# Extracted entries

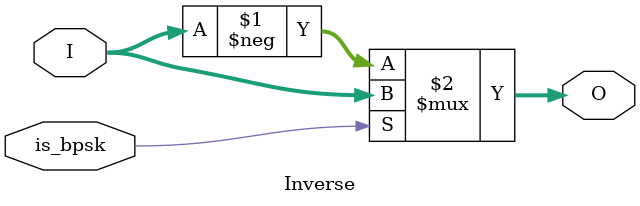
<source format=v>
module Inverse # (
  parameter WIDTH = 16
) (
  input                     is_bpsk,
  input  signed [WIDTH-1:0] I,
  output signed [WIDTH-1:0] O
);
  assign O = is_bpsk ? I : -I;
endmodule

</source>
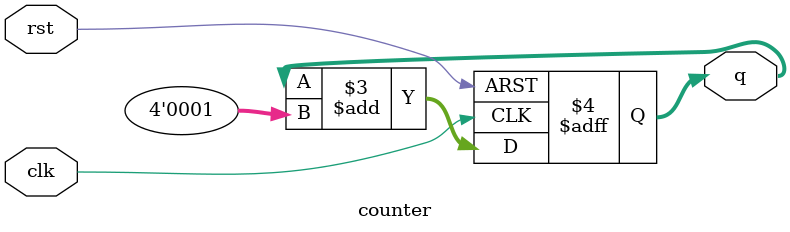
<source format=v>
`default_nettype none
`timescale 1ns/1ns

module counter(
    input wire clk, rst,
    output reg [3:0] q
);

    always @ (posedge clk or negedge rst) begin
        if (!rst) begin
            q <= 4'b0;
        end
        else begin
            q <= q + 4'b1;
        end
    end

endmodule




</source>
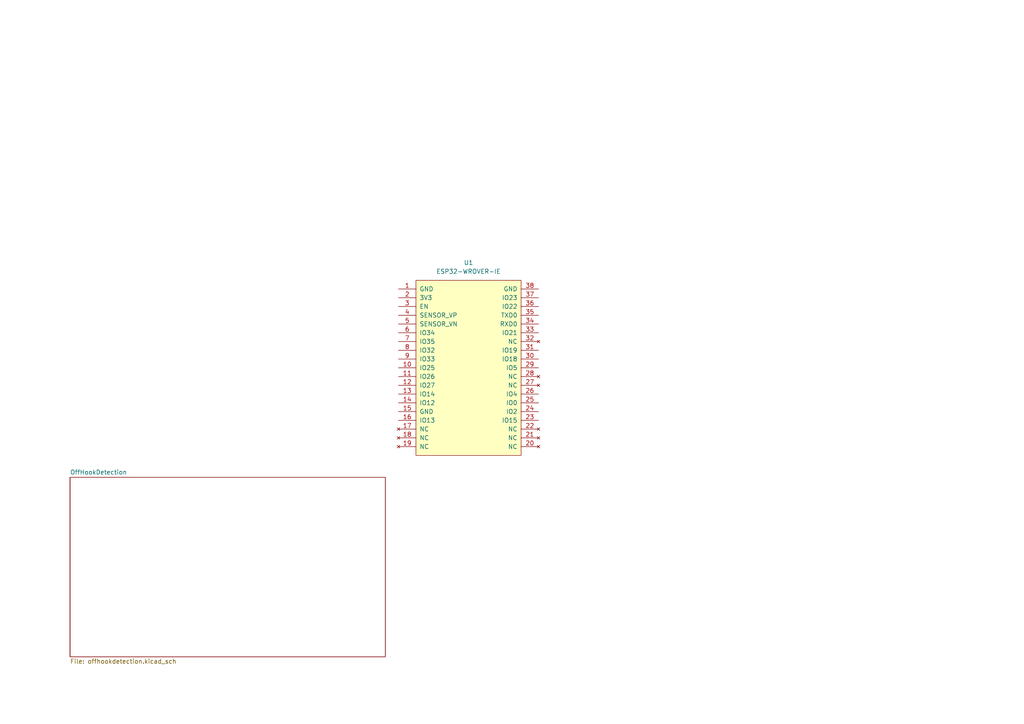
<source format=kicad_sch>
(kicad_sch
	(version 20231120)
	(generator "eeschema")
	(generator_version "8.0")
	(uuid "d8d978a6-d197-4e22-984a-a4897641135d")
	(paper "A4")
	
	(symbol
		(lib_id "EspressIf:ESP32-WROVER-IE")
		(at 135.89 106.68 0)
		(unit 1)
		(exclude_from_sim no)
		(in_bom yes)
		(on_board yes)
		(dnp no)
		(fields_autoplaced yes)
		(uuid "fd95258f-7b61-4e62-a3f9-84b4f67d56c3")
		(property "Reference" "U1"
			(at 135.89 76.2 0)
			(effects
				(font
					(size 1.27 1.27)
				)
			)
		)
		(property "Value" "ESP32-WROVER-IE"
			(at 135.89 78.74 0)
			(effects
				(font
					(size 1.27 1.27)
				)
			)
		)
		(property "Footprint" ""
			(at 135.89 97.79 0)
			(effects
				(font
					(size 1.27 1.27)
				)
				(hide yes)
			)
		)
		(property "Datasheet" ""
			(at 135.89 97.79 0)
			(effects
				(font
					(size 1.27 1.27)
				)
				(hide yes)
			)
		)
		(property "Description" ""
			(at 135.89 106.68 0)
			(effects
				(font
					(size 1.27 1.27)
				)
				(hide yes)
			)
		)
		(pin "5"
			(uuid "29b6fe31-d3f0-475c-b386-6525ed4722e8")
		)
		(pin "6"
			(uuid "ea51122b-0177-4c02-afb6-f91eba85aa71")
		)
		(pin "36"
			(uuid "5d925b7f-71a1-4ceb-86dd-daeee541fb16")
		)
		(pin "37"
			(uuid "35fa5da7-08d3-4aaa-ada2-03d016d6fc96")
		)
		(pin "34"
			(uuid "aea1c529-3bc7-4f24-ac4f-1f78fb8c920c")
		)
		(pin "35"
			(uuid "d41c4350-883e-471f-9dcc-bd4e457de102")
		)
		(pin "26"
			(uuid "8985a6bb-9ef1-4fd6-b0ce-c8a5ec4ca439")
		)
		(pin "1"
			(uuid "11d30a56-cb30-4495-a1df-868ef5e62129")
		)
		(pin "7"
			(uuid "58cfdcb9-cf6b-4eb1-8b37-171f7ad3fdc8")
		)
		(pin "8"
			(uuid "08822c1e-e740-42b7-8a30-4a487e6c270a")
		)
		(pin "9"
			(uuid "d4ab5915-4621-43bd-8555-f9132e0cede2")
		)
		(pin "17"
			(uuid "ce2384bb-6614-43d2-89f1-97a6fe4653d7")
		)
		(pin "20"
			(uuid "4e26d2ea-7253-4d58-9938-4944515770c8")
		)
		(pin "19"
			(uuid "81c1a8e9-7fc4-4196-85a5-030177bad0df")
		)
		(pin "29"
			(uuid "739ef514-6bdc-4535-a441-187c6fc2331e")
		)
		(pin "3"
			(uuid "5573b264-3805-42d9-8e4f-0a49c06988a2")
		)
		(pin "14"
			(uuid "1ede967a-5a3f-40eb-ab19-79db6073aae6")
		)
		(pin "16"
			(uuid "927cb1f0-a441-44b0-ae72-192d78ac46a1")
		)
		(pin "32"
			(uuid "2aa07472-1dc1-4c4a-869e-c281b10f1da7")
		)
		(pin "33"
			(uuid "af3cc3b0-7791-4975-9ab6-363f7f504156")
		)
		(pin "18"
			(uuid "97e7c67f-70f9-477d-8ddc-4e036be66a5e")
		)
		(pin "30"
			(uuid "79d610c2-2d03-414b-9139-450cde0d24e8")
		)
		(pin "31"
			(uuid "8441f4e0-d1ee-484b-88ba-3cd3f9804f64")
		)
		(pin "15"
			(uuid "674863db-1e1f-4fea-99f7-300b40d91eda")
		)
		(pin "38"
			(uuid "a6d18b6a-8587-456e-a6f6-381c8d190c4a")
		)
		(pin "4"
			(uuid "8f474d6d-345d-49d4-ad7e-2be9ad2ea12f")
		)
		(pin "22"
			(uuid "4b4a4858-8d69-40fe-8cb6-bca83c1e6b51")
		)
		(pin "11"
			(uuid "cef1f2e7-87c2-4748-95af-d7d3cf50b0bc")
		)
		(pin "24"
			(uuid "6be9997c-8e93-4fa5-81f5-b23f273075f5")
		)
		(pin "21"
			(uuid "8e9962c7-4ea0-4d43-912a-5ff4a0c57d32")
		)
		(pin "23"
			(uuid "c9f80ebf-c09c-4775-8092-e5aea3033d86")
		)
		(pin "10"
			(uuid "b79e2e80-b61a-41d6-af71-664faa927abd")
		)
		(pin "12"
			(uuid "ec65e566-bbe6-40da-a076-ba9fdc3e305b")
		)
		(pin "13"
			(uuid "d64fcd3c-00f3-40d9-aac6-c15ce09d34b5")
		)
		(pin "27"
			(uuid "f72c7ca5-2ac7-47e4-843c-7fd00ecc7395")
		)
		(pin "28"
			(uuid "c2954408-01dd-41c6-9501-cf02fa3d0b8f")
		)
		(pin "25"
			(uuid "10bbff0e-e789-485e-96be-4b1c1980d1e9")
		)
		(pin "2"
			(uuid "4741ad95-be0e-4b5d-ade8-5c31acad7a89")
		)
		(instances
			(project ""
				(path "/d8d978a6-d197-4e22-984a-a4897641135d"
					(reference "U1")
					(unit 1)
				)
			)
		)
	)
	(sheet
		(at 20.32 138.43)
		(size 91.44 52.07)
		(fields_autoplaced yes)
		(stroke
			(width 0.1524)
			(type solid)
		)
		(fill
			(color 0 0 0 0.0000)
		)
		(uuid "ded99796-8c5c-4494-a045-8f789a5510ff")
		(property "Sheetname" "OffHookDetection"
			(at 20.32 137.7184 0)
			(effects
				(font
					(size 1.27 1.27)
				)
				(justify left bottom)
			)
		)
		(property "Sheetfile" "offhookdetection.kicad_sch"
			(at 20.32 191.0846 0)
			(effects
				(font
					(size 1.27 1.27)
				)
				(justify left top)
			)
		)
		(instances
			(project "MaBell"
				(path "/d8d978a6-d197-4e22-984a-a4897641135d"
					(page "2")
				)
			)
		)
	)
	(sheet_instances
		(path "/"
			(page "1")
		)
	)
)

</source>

# What this task involves
Please set down the lines above word for word and leave out the pictures.

# Answer
<source format=v>
module Inverse # (
  parameter WIDTH = 16
) (
  input                     is_bpsk,
  input  signed [WIDTH-1:0] I,
  output signed [WIDTH-1:0] O
);
  assign O = is_bpsk ? I : -I;
endmodule

</source>
<source format=v>
`default_nettype none
`timescale 1ns/1ns

module counter(
    input wire clk, rst,
    output reg [3:0] q
);

    always @ (posedge clk or negedge rst) begin
        if (!rst) begin
            q <= 4'b0;
        end
        else begin
            q <= q + 4'b1;
        end
    end

endmodule




</source>
<source format=kicad_sch>
(kicad_sch
	(version 20231120)
	(generator "eeschema")
	(generator_version "8.0")
	(uuid "d8d978a6-d197-4e22-984a-a4897641135d")
	(paper "A4")
	
	(symbol
		(lib_id "EspressIf:ESP32-WROVER-IE")
		(at 135.89 106.68 0)
		(unit 1)
		(exclude_from_sim no)
		(in_bom yes)
		(on_board yes)
		(dnp no)
		(fields_autoplaced yes)
		(uuid "fd95258f-7b61-4e62-a3f9-84b4f67d56c3")
		(property "Reference" "U1"
			(at 135.89 76.2 0)
			(effects
				(font
					(size 1.27 1.27)
				)
			)
		)
		(property "Value" "ESP32-WROVER-IE"
			(at 135.89 78.74 0)
			(effects
				(font
					(size 1.27 1.27)
				)
			)
		)
		(property "Footprint" ""
			(at 135.89 97.79 0)
			(effects
				(font
					(size 1.27 1.27)
				)
				(hide yes)
			)
		)
		(property "Datasheet" ""
			(at 135.89 97.79 0)
			(effects
				(font
					(size 1.27 1.27)
				)
				(hide yes)
			)
		)
		(property "Description" ""
			(at 135.89 106.68 0)
			(effects
				(font
					(size 1.27 1.27)
				)
				(hide yes)
			)
		)
		(pin "5"
			(uuid "29b6fe31-d3f0-475c-b386-6525ed4722e8")
		)
		(pin "6"
			(uuid "ea51122b-0177-4c02-afb6-f91eba85aa71")
		)
		(pin "36"
			(uuid "5d925b7f-71a1-4ceb-86dd-daeee541fb16")
		)
		(pin "37"
			(uuid "35fa5da7-08d3-4aaa-ada2-03d016d6fc96")
		)
		(pin "34"
			(uuid "aea1c529-3bc7-4f24-ac4f-1f78fb8c920c")
		)
		(pin "35"
			(uuid "d41c4350-883e-471f-9dcc-bd4e457de102")
		)
		(pin "26"
			(uuid "8985a6bb-9ef1-4fd6-b0ce-c8a5ec4ca439")
		)
		(pin "1"
			(uuid "11d30a56-cb30-4495-a1df-868ef5e62129")
		)
		(pin "7"
			(uuid "58cfdcb9-cf6b-4eb1-8b37-171f7ad3fdc8")
		)
		(pin "8"
			(uuid "08822c1e-e740-42b7-8a30-4a487e6c270a")
		)
		(pin "9"
			(uuid "d4ab5915-4621-43bd-8555-f9132e0cede2")
		)
		(pin "17"
			(uuid "ce2384bb-6614-43d2-89f1-97a6fe4653d7")
		)
		(pin "20"
			(uuid "4e26d2ea-7253-4d58-9938-4944515770c8")
		)
		(pin "19"
			(uuid "81c1a8e9-7fc4-4196-85a5-030177bad0df")
		)
		(pin "29"
			(uuid "739ef514-6bdc-4535-a441-187c6fc2331e")
		)
		(pin "3"
			(uuid "5573b264-3805-42d9-8e4f-0a49c06988a2")
		)
		(pin "14"
			(uuid "1ede967a-5a3f-40eb-ab19-79db6073aae6")
		)
		(pin "16"
			(uuid "927cb1f0-a441-44b0-ae72-192d78ac46a1")
		)
		(pin "32"
			(uuid "2aa07472-1dc1-4c4a-869e-c281b10f1da7")
		)
		(pin "33"
			(uuid "af3cc3b0-7791-4975-9ab6-363f7f504156")
		)
		(pin "18"
			(uuid "97e7c67f-70f9-477d-8ddc-4e036be66a5e")
		)
		(pin "30"
			(uuid "79d610c2-2d03-414b-9139-450cde0d24e8")
		)
		(pin "31"
			(uuid "8441f4e0-d1ee-484b-88ba-3cd3f9804f64")
		)
		(pin "15"
			(uuid "674863db-1e1f-4fea-99f7-300b40d91eda")
		)
		(pin "38"
			(uuid "a6d18b6a-8587-456e-a6f6-381c8d190c4a")
		)
		(pin "4"
			(uuid "8f474d6d-345d-49d4-ad7e-2be9ad2ea12f")
		)
		(pin "22"
			(uuid "4b4a4858-8d69-40fe-8cb6-bca83c1e6b51")
		)
		(pin "11"
			(uuid "cef1f2e7-87c2-4748-95af-d7d3cf50b0bc")
		)
		(pin "24"
			(uuid "6be9997c-8e93-4fa5-81f5-b23f273075f5")
		)
		(pin "21"
			(uuid "8e9962c7-4ea0-4d43-912a-5ff4a0c57d32")
		)
		(pin "23"
			(uuid "c9f80ebf-c09c-4775-8092-e5aea3033d86")
		)
		(pin "10"
			(uuid "b79e2e80-b61a-41d6-af71-664faa927abd")
		)
		(pin "12"
			(uuid "ec65e566-bbe6-40da-a076-ba9fdc3e305b")
		)
		(pin "13"
			(uuid "d64fcd3c-00f3-40d9-aac6-c15ce09d34b5")
		)
		(pin "27"
			(uuid "f72c7ca5-2ac7-47e4-843c-7fd00ecc7395")
		)
		(pin "28"
			(uuid "c2954408-01dd-41c6-9501-cf02fa3d0b8f")
		)
		(pin "25"
			(uuid "10bbff0e-e789-485e-96be-4b1c1980d1e9")
		)
		(pin "2"
			(uuid "4741ad95-be0e-4b5d-ade8-5c31acad7a89")
		)
		(instances
			(project ""
				(path "/d8d978a6-d197-4e22-984a-a4897641135d"
					(reference "U1")
					(unit 1)
				)
			)
		)
	)
	(sheet
		(at 20.32 138.43)
		(size 91.44 52.07)
		(fields_autoplaced yes)
		(stroke
			(width 0.1524)
			(type solid)
		)
		(fill
			(color 0 0 0 0.0000)
		)
		(uuid "ded99796-8c5c-4494-a045-8f789a5510ff")
		(property "Sheetname" "OffHookDetection"
			(at 20.32 137.7184 0)
			(effects
				(font
					(size 1.27 1.27)
				)
				(justify left bottom)
			)
		)
		(property "Sheetfile" "offhookdetection.kicad_sch"
			(at 20.32 191.0846 0)
			(effects
				(font
					(size 1.27 1.27)
				)
				(justify left top)
			)
		)
		(instances
			(project "MaBell"
				(path "/d8d978a6-d197-4e22-984a-a4897641135d"
					(page "2")
				)
			)
		)
	)
	(sheet_instances
		(path "/"
			(page "1")
		)
	)
)

</source>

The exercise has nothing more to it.